Questo errore non permette una costante compressione ad un’adeguata profondità di almeno 5 cm nei pazienti adulti e almeno 4 cm nei pazienti pediatrici, considerando poi che deve seguire un completo rilasciamento al punto iniziale per avere una corretta riespansione toracica e permettere alle camere cardiache di riempirsi adeguatamente di sangue.
Un altro mito da sfatare è proprio questo: più il soccorritore si stanca, più tende ad “appoggiarsi” sul torace del paziente, andando sempre più in profondità con le compressioni, ma senza tornare al punto 0 di partenza.
Questo è spesso causato anche da un’errata postura del soccorritore, che tende spesso ad avvicinare troppo le sue gambe al busto del paziente, non riuscendo così ad utilizzare come punto di leva il bacino del suo corpo. Tutto ciò favorisce un’eccessivo lavoro da parte della muscolatura delle spalle e delle braccia con conseguente affaticamento precoce, ecco perchè è necessario istruire subito i soccorritori a tenere ben rigide le braccia e soprattutto i gomiti, evitando qualsiasi flessione.

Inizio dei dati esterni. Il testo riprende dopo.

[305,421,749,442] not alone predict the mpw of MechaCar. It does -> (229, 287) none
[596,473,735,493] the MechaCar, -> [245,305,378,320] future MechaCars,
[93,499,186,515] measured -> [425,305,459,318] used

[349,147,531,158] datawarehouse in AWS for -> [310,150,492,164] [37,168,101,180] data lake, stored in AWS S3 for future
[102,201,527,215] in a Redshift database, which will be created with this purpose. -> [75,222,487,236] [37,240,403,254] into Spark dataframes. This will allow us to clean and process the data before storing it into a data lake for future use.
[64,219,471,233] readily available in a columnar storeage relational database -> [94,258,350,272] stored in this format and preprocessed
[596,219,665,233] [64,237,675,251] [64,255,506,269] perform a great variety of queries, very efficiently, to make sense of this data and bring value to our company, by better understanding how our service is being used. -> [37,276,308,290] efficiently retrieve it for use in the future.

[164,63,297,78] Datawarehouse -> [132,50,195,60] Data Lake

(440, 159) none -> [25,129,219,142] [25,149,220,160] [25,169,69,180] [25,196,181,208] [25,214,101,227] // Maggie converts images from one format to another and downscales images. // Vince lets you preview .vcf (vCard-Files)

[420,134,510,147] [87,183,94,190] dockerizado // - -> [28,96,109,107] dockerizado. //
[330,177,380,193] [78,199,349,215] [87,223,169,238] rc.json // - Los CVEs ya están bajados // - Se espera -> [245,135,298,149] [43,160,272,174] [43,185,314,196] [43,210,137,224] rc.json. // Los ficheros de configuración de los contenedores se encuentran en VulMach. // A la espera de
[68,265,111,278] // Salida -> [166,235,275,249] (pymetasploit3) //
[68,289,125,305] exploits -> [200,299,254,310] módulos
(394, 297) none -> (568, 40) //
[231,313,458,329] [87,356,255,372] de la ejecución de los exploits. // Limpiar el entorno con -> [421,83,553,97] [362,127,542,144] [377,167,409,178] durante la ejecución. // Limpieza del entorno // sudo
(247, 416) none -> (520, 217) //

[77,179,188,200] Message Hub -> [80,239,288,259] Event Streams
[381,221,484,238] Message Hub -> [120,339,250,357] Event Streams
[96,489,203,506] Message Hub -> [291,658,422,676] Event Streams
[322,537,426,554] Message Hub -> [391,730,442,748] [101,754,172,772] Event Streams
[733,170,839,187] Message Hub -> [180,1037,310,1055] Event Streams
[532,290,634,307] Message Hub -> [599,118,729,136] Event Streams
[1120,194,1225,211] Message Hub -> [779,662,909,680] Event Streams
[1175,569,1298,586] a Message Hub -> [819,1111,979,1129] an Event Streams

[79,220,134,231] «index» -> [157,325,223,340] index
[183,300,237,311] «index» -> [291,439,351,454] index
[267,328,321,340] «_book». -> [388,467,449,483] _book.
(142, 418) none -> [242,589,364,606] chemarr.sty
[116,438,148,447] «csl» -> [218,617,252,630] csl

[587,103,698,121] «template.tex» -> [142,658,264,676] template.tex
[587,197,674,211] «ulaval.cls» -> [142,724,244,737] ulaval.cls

Un altro consiglio molto utile è quello di tenere ben distanziate le ginocchia del soccorritore, di modo da assumere una posizione più stabile e favorire gli spostamenti da eseguire nell’alternanza tra compressioni e ventilazioni.
Nell’emergenza territoriale bisogna spesso fare i conti con il caos dello scenario, gli imprevisti e le tante persone che spesso rendono più complesse le manovre di soccorso.
E le mani? Dove devo metterle?
Qualche soccorritore sanitario “vecchia scuola” cerca sempre il punto di repere per il massaggio cardiaco in maniera meticolosa. Linee guida aggiornate già in vigore da tempo ci suggeriscono di appoggiare la prominenza ossea del palmo di una mano al centro del torace (indicativamente nell’uomo al centro dello sterno, sulla linea intermammellare) e porre la seconda mano sopra la prima.
Non meno importanti sono i falsi miti che popolano tra le credenze degli operatori del soccorso nell’eseguire le ventilazioni. Dando per scontato che in assenza di dispositivi di barriera (pocket maso, pallone autoespansibile) il soccorritore è esposto al rischio infettivo nell’eseguire le ventilazioni con il metodo bocca-bocca, spesso la tendenza è quella di fare insufflazioni troppo lunghe e violente, rischiando di causare una distensione gastrica con conseguente induzione del vomito. Le due ventilazioni devono essere lente e profonde, della durata di circa 1 secondo ciascuna e le interruzioni tra i cicli di compressioni non devono durare più di 10 secondi.